Well, not exactly "womanhood." Loretta was 14 when she shot it. Chaney is indeed magnificent, but the plot, with Chaney becoming romantically obsessed with a little girl he raised as his daughter, is, well, kind of icky-creepy. Ew. It is worth seeing for Chaney, but it also made my skin crawl a bit. And there is the small problem that he's about 40, and she is 14. This sort of thing landed Roman Polanski is deep trouble.
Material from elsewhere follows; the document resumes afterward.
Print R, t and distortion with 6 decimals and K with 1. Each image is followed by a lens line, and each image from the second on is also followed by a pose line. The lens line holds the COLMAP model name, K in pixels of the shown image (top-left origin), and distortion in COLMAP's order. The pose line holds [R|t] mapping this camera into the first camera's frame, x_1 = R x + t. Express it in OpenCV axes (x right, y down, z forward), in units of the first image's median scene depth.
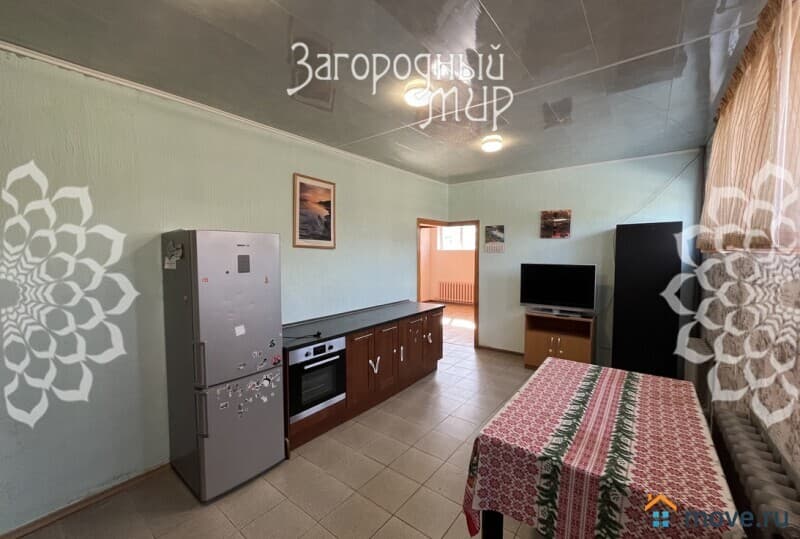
lens RADIAL K [[323.6, 0, 398.2], [0, 323.6, 269.6], [0, 0, 1]] dist [-0.003389, 0.000044]
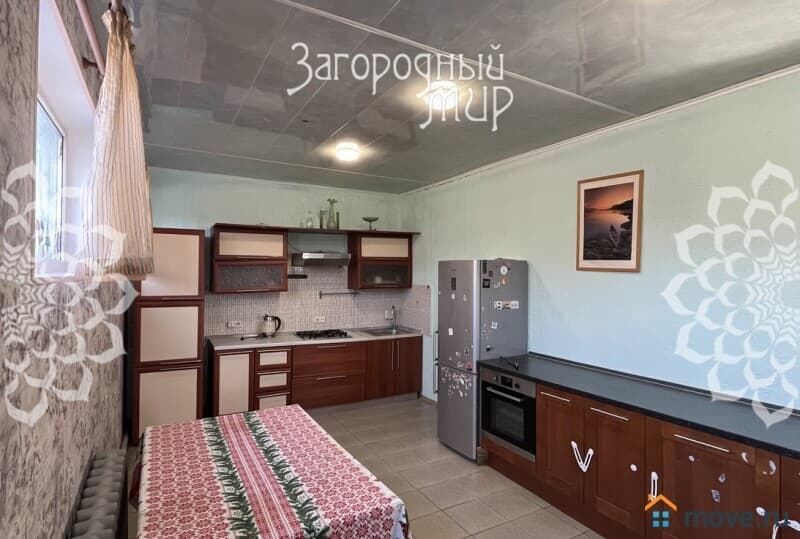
lens RADIAL K [[423.3, 0, 399.1], [0, 423.3, 270.2], [0, 0, 1]] dist [-0.005985, 0.000004]
pose [[-0.382388, -0.001999, -0.924000, 1.099262], [-0.056246, 0.998194, 0.021117, -0.085986], [0.922288, 0.060047, -0.381810, 1.281696]]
I saw a number of the Ma & Pa Kettle movies when they came out, but recall them only vaguely now. I do know that Percy Kilbride is hilarious most any time he's onscreen in anything. Just watched him steal GEORGE WASHINGTON SLEPT HERE away from Jack Benny two weeks ago, and stealing a film from Jack Benny takes some doing.

John Seven said...

Strangely The Egg and I is one of those movies I have huge beef with, mostly because they watered-down and Hollywoodized a really amazing book - check out Betty MacDonald's original - it's far more frank and is filled with a hilarious sharp wit! Highly recommend it.

Johnny Yen said...

I just realized that I have never seen Salt of the Earth! I need to fix that.

My mother was named after Claudette Colbert, who was popular around the time she was born. My grandparents were sure she was going to be a boy, and only had boys' names picked out. The joke was on them. They ended up having four girls, no boys.